##### Material for this task

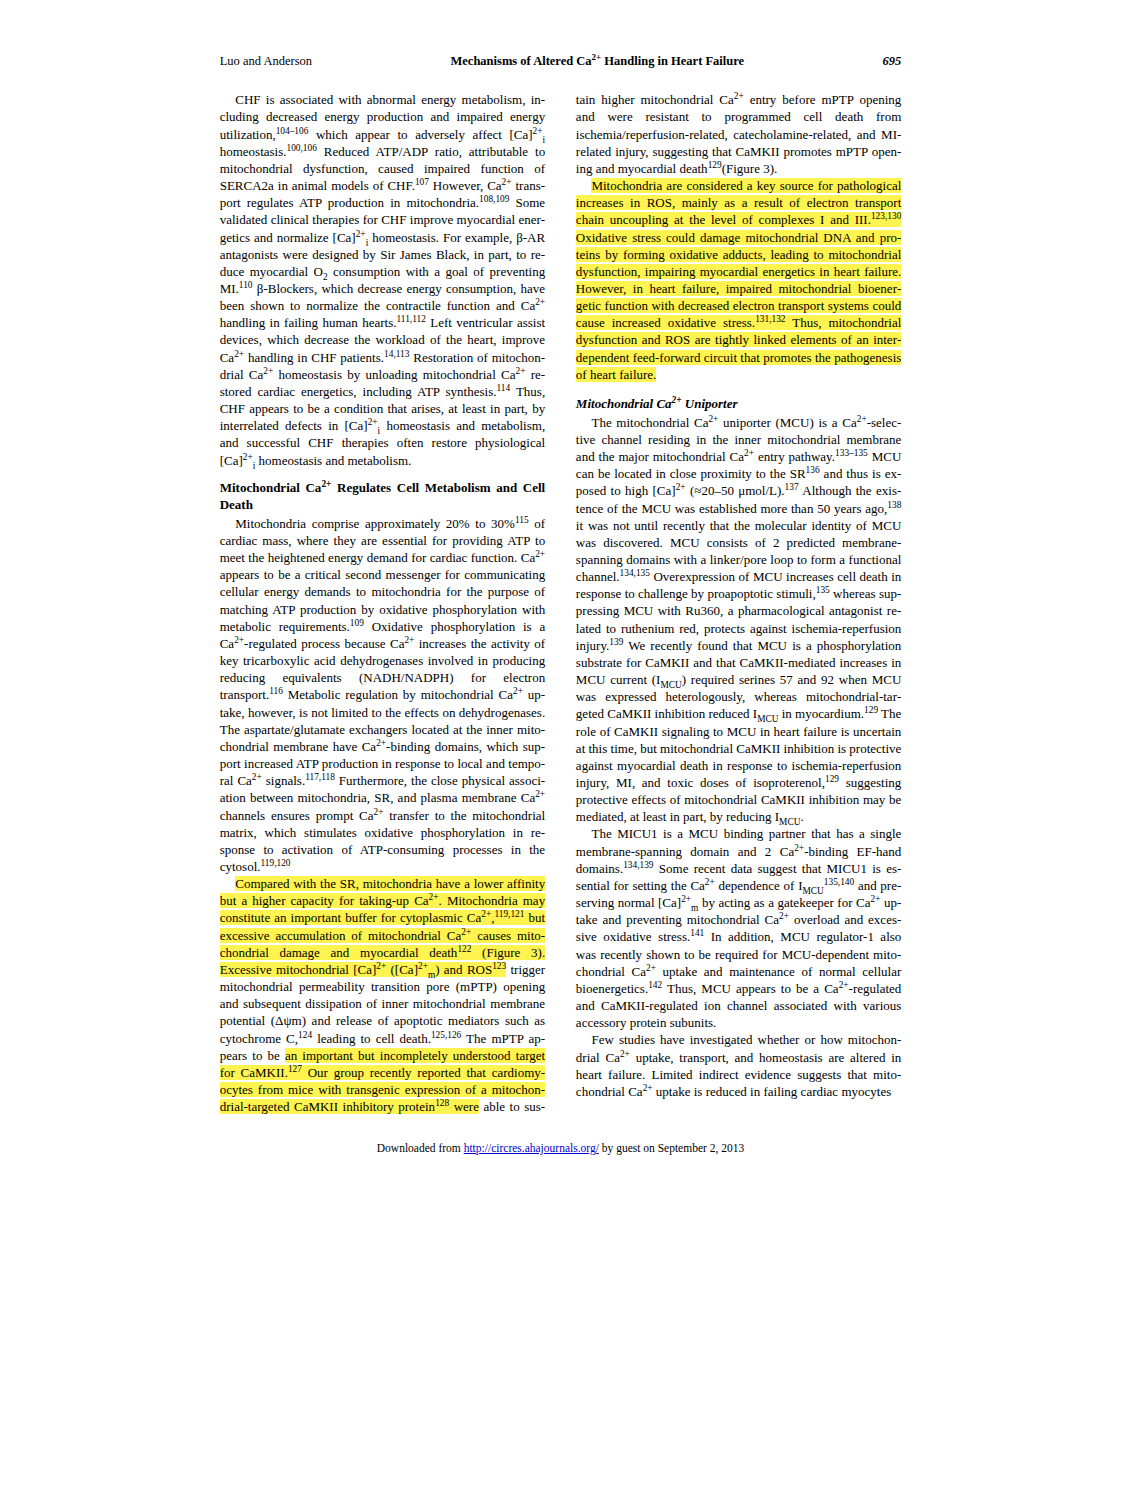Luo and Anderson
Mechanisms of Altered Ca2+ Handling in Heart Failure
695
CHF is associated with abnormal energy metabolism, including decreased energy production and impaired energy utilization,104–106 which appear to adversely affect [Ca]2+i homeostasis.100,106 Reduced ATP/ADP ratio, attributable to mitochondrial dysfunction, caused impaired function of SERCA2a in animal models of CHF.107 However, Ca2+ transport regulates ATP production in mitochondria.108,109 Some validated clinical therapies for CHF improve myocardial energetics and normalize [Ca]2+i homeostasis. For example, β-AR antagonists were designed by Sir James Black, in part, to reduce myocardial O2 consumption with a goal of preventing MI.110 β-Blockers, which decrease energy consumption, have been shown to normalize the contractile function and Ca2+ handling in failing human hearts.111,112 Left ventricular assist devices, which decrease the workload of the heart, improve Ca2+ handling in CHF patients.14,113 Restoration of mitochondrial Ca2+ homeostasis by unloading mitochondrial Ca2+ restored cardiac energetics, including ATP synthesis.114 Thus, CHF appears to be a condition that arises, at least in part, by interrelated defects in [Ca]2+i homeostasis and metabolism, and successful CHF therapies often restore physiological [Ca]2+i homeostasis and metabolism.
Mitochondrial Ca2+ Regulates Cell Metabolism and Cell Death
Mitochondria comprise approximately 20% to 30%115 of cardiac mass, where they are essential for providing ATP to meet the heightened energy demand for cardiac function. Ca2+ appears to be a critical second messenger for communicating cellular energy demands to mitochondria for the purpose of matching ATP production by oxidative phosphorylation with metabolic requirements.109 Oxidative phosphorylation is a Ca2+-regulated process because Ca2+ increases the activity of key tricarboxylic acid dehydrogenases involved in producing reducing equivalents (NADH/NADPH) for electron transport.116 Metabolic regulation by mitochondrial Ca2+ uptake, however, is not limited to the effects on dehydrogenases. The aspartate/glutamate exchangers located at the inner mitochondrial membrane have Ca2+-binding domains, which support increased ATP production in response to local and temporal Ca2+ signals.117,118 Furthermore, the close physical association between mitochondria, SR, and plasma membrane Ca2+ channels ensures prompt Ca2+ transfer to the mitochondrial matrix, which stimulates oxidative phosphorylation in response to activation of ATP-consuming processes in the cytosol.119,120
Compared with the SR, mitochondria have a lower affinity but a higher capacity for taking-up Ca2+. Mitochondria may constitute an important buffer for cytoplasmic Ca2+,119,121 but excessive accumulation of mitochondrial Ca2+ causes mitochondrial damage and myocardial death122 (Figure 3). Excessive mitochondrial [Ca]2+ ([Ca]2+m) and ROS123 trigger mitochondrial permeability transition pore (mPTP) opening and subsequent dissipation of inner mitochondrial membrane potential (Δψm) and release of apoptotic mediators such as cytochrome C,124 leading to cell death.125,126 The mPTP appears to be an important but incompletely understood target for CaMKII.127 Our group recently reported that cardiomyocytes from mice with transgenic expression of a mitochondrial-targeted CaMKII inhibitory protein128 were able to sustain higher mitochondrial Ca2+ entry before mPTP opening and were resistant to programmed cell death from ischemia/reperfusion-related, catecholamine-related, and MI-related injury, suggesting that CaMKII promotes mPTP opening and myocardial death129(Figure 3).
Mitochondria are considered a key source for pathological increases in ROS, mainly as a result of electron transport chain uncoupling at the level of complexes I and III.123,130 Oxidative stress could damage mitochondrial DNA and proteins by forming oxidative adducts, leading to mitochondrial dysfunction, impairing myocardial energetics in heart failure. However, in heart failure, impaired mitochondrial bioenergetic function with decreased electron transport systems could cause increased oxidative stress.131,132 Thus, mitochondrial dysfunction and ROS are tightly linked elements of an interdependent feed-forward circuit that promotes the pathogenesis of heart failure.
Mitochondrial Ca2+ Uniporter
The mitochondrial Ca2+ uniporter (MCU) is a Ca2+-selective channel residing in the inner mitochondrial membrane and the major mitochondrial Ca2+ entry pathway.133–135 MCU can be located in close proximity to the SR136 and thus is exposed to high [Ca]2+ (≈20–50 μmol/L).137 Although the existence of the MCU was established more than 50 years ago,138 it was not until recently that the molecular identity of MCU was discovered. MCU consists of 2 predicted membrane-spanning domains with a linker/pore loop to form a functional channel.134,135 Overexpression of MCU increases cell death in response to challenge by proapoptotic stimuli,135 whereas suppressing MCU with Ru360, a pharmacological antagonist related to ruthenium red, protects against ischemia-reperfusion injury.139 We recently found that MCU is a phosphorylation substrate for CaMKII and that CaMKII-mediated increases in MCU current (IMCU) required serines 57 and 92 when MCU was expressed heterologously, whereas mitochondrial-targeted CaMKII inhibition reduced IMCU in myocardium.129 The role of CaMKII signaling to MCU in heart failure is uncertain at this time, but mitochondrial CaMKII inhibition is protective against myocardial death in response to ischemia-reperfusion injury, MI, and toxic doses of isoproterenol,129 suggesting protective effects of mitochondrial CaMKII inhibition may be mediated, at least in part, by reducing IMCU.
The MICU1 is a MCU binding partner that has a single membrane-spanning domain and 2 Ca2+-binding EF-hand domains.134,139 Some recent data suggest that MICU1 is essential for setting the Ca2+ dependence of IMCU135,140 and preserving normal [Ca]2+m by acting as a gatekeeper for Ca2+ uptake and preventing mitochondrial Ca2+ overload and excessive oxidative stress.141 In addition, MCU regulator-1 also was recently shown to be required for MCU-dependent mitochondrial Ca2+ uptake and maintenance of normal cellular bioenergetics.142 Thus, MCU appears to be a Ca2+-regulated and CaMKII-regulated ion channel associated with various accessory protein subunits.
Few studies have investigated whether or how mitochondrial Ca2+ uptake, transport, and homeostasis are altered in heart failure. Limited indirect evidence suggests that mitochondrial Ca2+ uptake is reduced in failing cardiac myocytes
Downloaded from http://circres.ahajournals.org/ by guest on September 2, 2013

##########

What you have to do.
Output the lines above exactly, but only those between the line holding "Mitochondria comprise approximately" and the line holding "Compared with the", inclusive.

Solution below.
Mitochondria comprise approximately 20% to 30%115 of cardiac mass, where they are essential for providing ATP to meet the heightened energy demand for cardiac function. Ca2+ appears to be a critical second messenger for communicating cellular energy demands to mitochondria for the purpose of matching ATP production by oxidative phosphorylation with metabolic requirements.109 Oxidative phosphorylation is a Ca2+-regulated process because Ca2+ increases the activity of key tricarboxylic acid dehydrogenases involved in producing reducing equivalents (NADH/NADPH) for electron transport.116 Metabolic regulation by mitochondrial Ca2+ uptake, however, is not limited to the effects on dehydrogenases. The aspartate/glutamate exchangers located at the inner mitochondrial membrane have Ca2+-binding domains, which support increased ATP production in response to local and temporal Ca2+ signals.117,118 Furthermore, the close physical association between mitochondria, SR, and plasma membrane Ca2+ channels ensures prompt Ca2+ transfer to the mitochondrial matrix, which stimulates oxidative phosphorylation in response to activation of ATP-consuming processes in the cytosol.119,120
Compared with the SR, mitochondria have a lower affinity but a higher capacity for taking-up Ca2+. Mitochondria may constitute an important buffer for cytoplasmic Ca2+,119,121 but excessive accumulation of mitochondrial Ca2+ causes mitochondrial damage and myocardial death122 (Figure 3). Excessive mitochondrial [Ca]2+ ([Ca]2+m) and ROS123 trigger mitochondrial permeability transition pore (mPTP) opening and subsequent dissipation of inner mitochondrial membrane potential (Δψm) and release of apoptotic mediators such as cytochrome C,124 leading to cell death.125,126 The mPTP appears to be an important but incompletely understood target for CaMKII.127 Our group recently reported that cardiomyocytes from mice with transgenic expression of a mitochondrial-targeted CaMKII inhibitory protein128 were able to sustain higher mitochondrial Ca2+ entry before mPTP opening and were resistant to programmed cell death from ischemia/reperfusion-related, catecholamine-related, and MI-related injury, suggesting that CaMKII promotes mPTP opening and myocardial death129(Figure 3).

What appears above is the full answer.